Fiona Murray
Type 2 diabetes is a widespread metabolic disorder that is on the rise in the UK. Reduced production of the hormone insulin by specialised cells in the pancreas called beta cells, and resistance of the body to insulin contribute to the development of the disease. Type 2 diabetes is a significant economic burden to the NHS and increases the frequency of other diseases such as hypertension and stroke. Understanding the mechanisms that contribute to the progression of type 2 diabetes may uncover novel therapeutic approaches.
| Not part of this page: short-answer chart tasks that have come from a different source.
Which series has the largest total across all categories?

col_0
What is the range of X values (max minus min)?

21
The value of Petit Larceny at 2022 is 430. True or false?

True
Many mediators, such as hormones, control the functions of cells throughout the body by interacting with proteins present on the cell surface, called G protein-coupled receptors. G protein-coupled receptors allow cells to communicate with their environment. The accessibility of these proteins on the cell surface and their distribution in specific tissues make them excellent drug targets: >30% of current approved drugs target G protein-coupled receptors. My team are currently interested in a particular G protein-coupled receptor, namely GPR75, which is found on pancreatic beta cells and thus may have a role in insulin release and maintaining normal blood sugar. However, no mediator has yet been identified that interacts with GPR75. The aim of our research is to determine if GPR75 production is altered in models of diabetes and uncover its function in the beta cell. Moreover, we will develop an assay to identify novel compounds that interact with this receptor and may become new drugs. Investigating GPR75 may advance understanding and even treatment of type 2 diabetes.